12 Data schema
12.1 Understanding the schema
Here are some helpful tips for understanding the schema.
Each .pb file contains exactly one Population
message. In contrast to datasets consisting of multiple .csv
files, just a single file contains everything. Some of the fields in Population
are lists (of people and households) or maps (of venues keyed by activity, or of MSOAs). Unlike a flat .csv
table, there may be more lists embedded later. Each Household
has a list of members
, for example.
The different objects refer to each other, forming a graph structure. The protobuf uses uint64
IDs to index into other lists. For example, if some household has members = [3, 10]
, then those two people can be found at population.people[3]
and population.people[10]
. Each of them will have the same household
ID, pointing back to something in the population.households
list.
12.2 Flows: modelling daily activities
SPC models daily travel behaviour of people as “flows.” Flows are broken down by an activity – shopping/retail, attending primary or secondary school, working, or staying at home. For each activity type, a person has a list of venues where they may do that activity, weighted by a probability of going to that particular venue.

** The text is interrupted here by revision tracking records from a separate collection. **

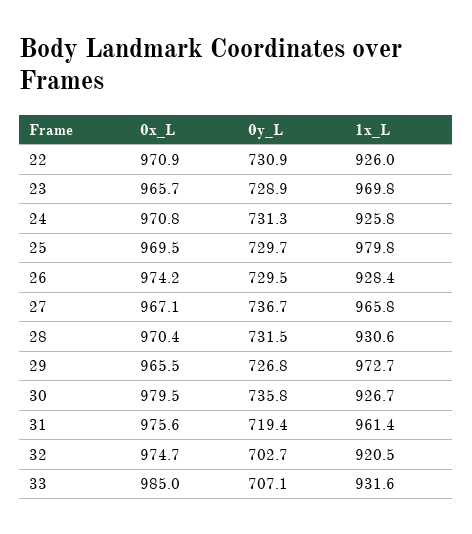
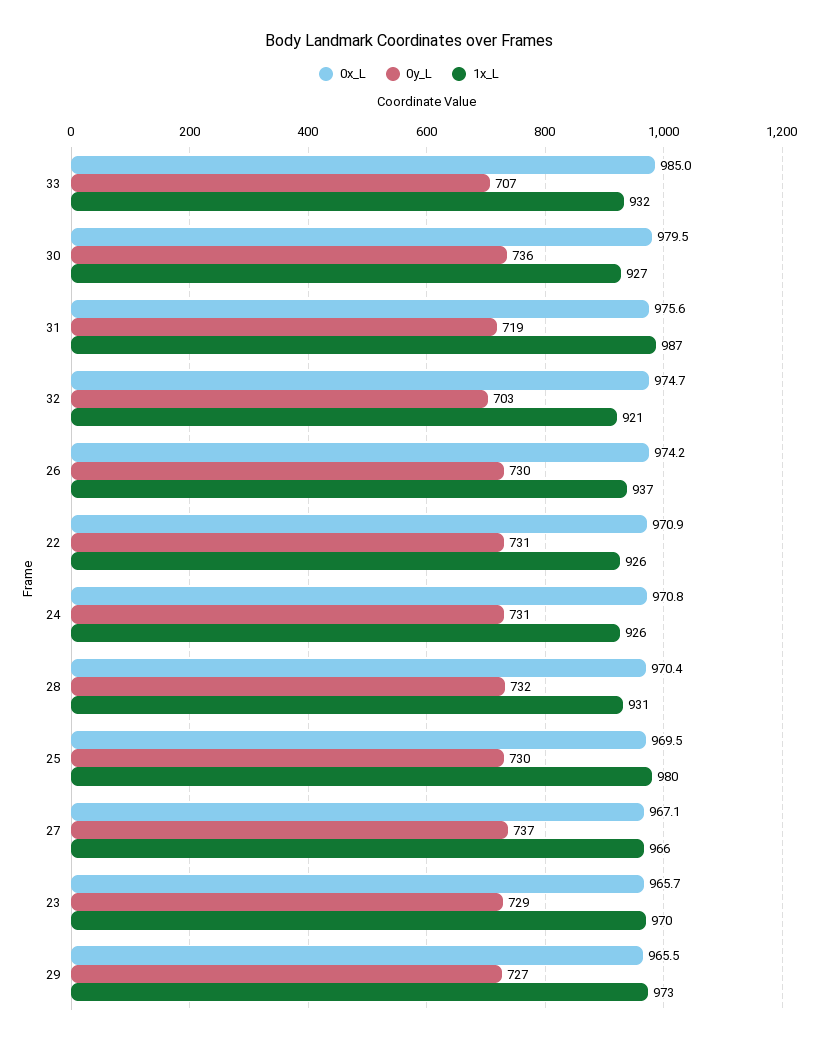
  {
    "0x_L": {
      "22": 970.9,
      "23": 965.7,
      "24": 970.8,
      "25": 969.5,
      "26": 974.2,
      "27": 967.1,
      "28": 970.4,
      "29": 965.5,
      "30": 979.5,
      "31": 975.6,
      "32": 974.7,
      "33": 985
    },
    "0y_L": {
      "22": 730.9,
      "23": 728.9,
      "24": 731.3,
      "25": 729.7,
      "26": 729.5,
      "27": 736.7,
      "28": 731.5,
      "29": 726.8,
      "30": 735.8,
      "31": 719.4,
      "32": 702.7,
      "33": 707.1
    },
    "1x_L": {
      "22": 926,
      "23": 969.8,
      "24": 925.8,
      "25": 979.8,
-     "26": 928.4,
+     "26": 937,
      "27": 965.8,
      "28": 930.6,
      "29": 972.7,
      "30": 926.7,
-     "31": 961.4,
+     "31": 987,
      "32": 920.5,
      "33": 931.6
    }
  }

Note that flows_per_activity
is stored in InfoPerMSOA
, not Person
. The flows for retail and school are only known at the MSOA level, not individually. So given a particular Person
object, you first look up their household’s MSOA – msoa = population.households[ person.household ].msoa
and then look up flows for that MSOA – population.info_per_msoa[msoa].flows_per_activity
.
Each person has exactly 1 flow for home – it’s just person.household
with probability 1. A person has 0 or 1 flows to work, based on the value of person.workplace
.
This doesn’t mean that all people in the same MSOA share the same travel behaviour. Each person has their own activity_durations
field, based on time-use survey data. Even if two people share the same set of places where they may go shopping, one person may spend much more time on that activity than another.
See the ASPICS conversion script for all of this in action – it has a function to collapse a person’s flows down into a single weighted list.
Note that per MSOA, very few venues are represented as destinations – 10 for retail and 5 for school. Only the most likely venues from QUANT are used.
12.3 Flow weights
How do you interpret the probabilities/weights for flows? If your model needs people to visit specific places each day, you could randomly sample a venue from the flows, weighting them appropriately. For retail, you may want to repeat this sampling every day of the simulation, so they visit different venues. For primary and secondary school, it may be more appropriate to sample once and store that for the simulation – a student probably doesn’t switch schools daily.
Alternatively, you can follow what ASPICS does. Every day, each person logically visits all possible venues, but their interaction there (possibly receiving or transmitting COVID) is weighted by the probability of each venue.